* _GIVEN REQUEST 1_:
Copy out the lines of the records from the line containing "genus: Lamium" through the line containing "genus: Jeffersonia", both included, exactly as they appear. Leave out the pictures.

# Apostles' Creed



## JohnV (May 31, 2004)

(I don't remember off hand if this has been discussed before. If so, please direct me to the right thread. )

Yesterday in church it struck me that some churches don't recite the Apostles' Creed. I know also that some don't read the law either; but that's another question. How many of the churches that we attend do recite the Apostles' Creed? Is there a preference for a particular time, such as near the beginning of the service, or near the end; or in the evening service rather than the morning? Are there other creeds, such as the Nicene, that are interchanged sometimes? How often is this done? What version of the Apostles' Creed is used? 

Pick any one of the above, and tell your story. Or pick them all to show us how this tradition is practiced in your church. 

I'm just curious. In our church neither is the law regularly read, nor is the Apostles' Creed recited, except sometimes in special circumstances, such as at a profession of faith. I think that my church is wrong in this, and not just excercising liberties of Order of Worship. But it is also a weakness in the OPC, I think, that this kind of diversity exists in this denomination. I'm not saying that the Apostles' Creed should be enforced, though I think it should be, but rather that it should be extraordinary for it to be omitted from regular services. 

I think the reading of the law ought to be enforced for at least one service per Lord's Day.


----------



## Puritan Sailor (May 31, 2004)

Being raised in pentacostal circles, I never even heard of the Apostles Creed until I joined a reformed church.


----------



## blhowes (May 31, 2004)

I was raised in a Methodist church where the Apostle's creed was recited every week. After I was saved, I attended primarily baptist churches where no creeds of any kind were recited. 

I visited a congregational church 6 or 7 months ago that recited portions of the Westminster confession in unison during the service. Other than that one church, I don't remember any others that recite the creeds or the confessions.

Bob


----------



## Ianterrell (May 31, 2004)

We used to recite the Apostle's Creed at my old Presbyterian church every sabbath morning. We don't at my Reformed Baptist church. I wish we did though.


----------



## turmeric (May 31, 2004)

We switch 'em around, the Apostles' one week, the Nicene next, they do the Heidleberg Confession a lot. Trying to keep it fresh, I think.


----------



## Bernard_Marx (Jun 1, 2004)

In our church we read the Law during the morning service after the opening song. Then in the afternoon we the Apostles Creed (a non-rhymed version) is sung after the opening song. Sometimes other creeds are read.


----------



## Saiph (Jun 1, 2004)

* _RECORDS PROVIDED_:
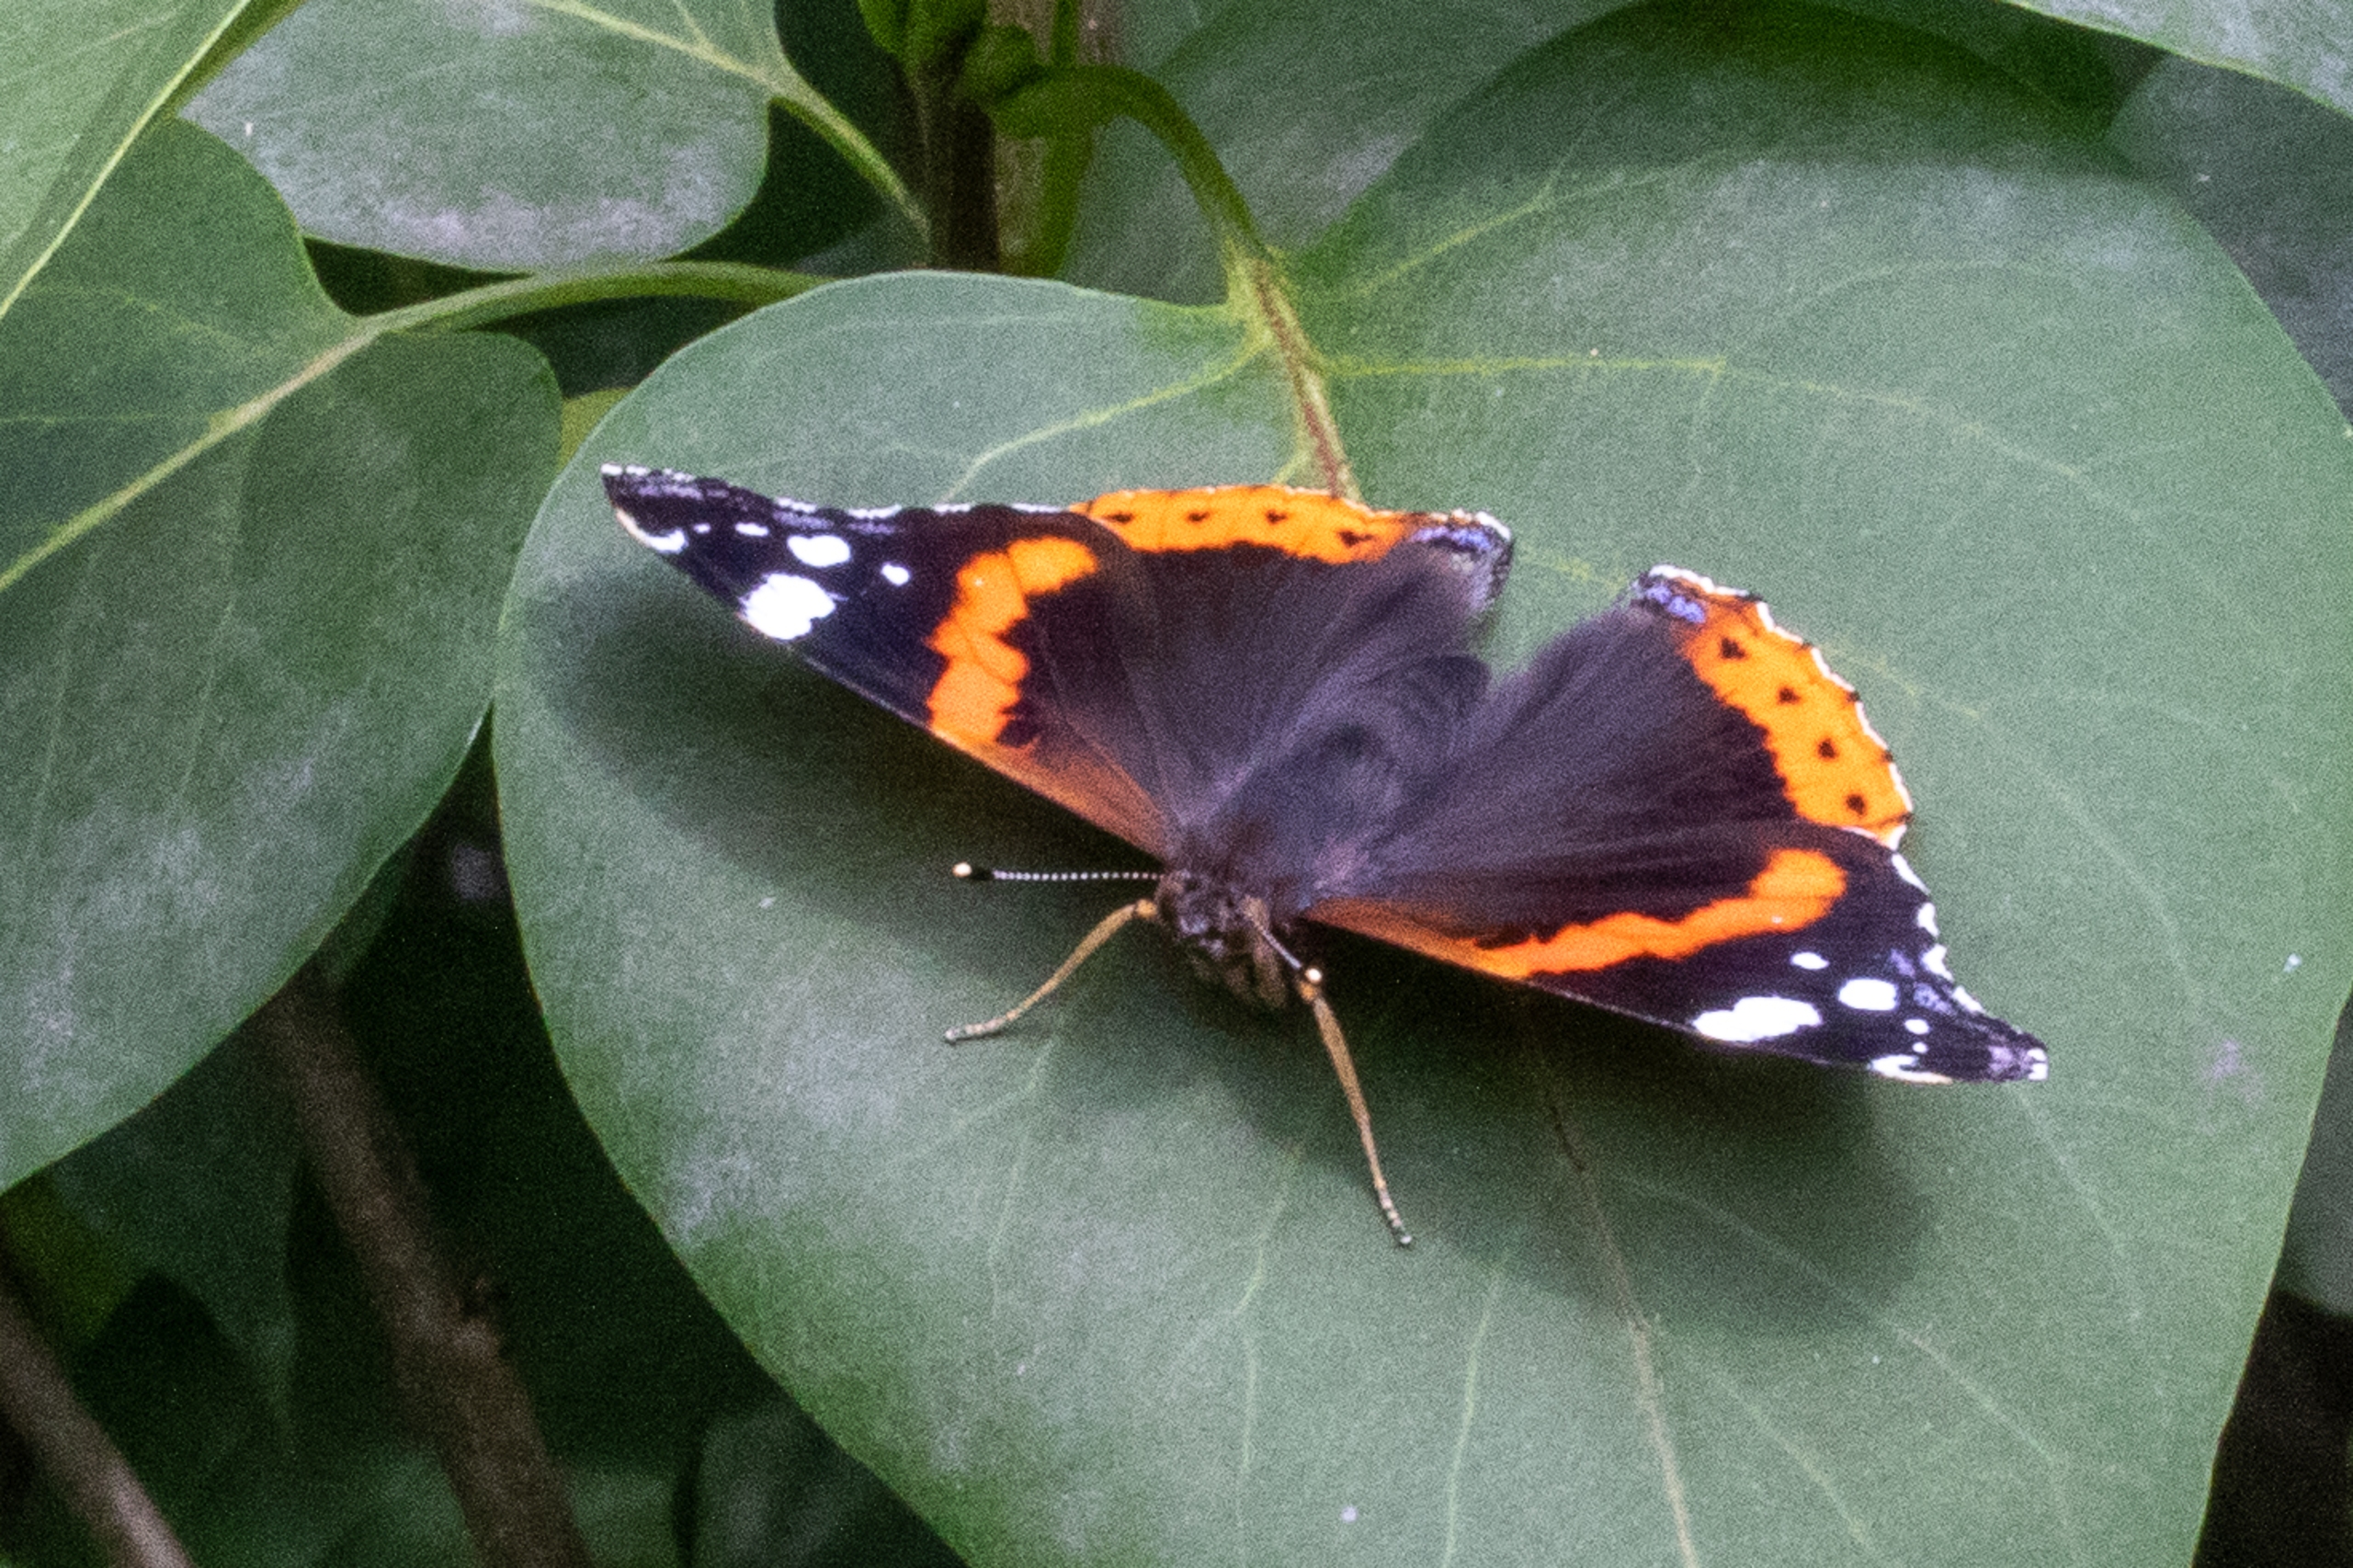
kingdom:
...
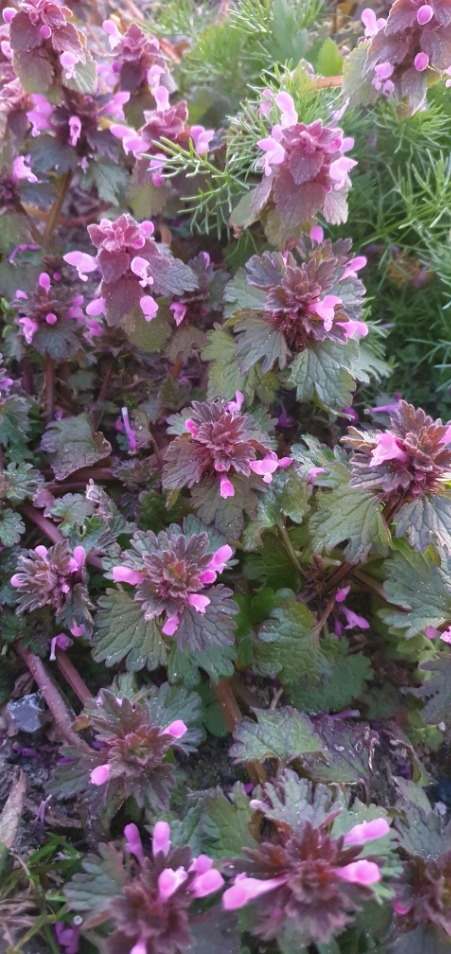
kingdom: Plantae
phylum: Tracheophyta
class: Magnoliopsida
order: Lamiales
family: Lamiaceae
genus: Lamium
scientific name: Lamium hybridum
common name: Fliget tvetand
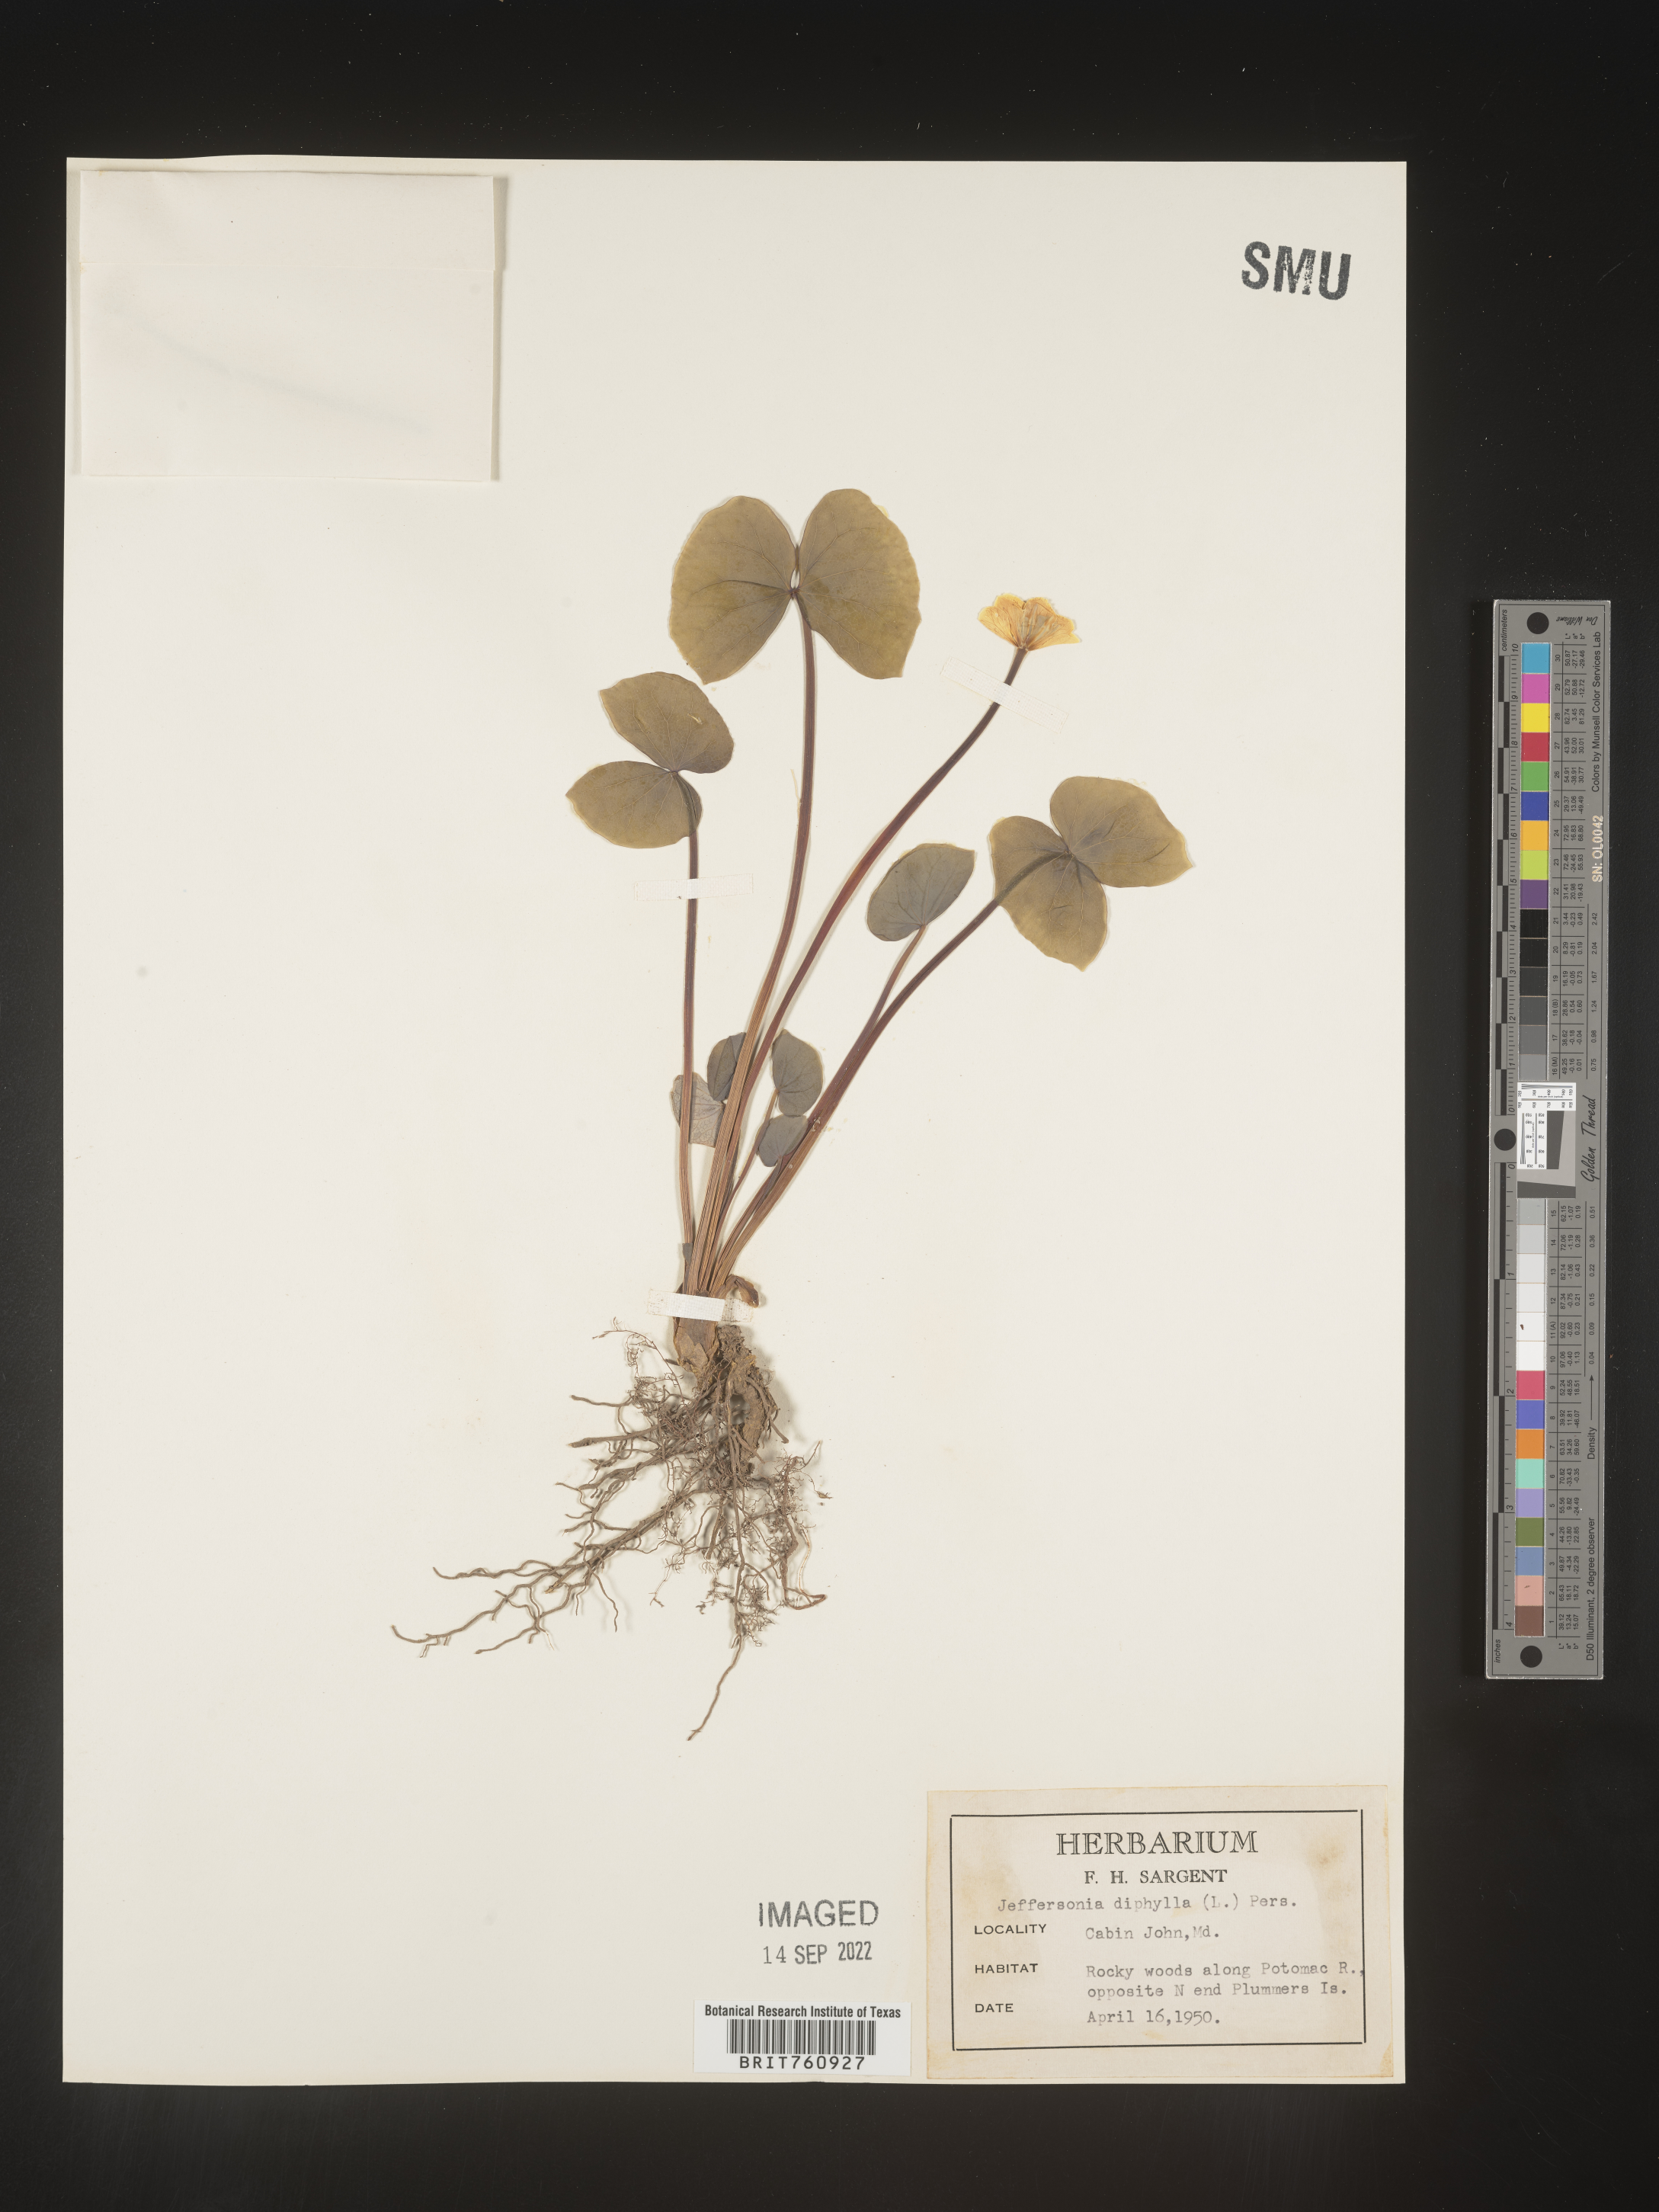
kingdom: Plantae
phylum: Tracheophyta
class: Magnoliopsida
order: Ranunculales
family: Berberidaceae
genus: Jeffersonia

* _GIVEN REQUEST 2_:
In the forum thread on the Apostles' Creed, why had Puritan Sailor never heard of the Apostles' Creed before joining a Reformed church?

* _COMPLETE RESPONSE 1_:
genus: Lamium
scientific name: Lamium hybridum
common name: Fliget tvetand
kingdom: Plantae
phylum: Tracheophyta
class: Magnoliopsida
order: Ranunculales
family: Berberidaceae
genus: Jeffersonia

* _COMPLETE RESPONSE 2_:
Puritan Sailor had been raised in Pentecostal circles. As a result, the Apostles' Creed was unfamiliar until joining a Reformed church.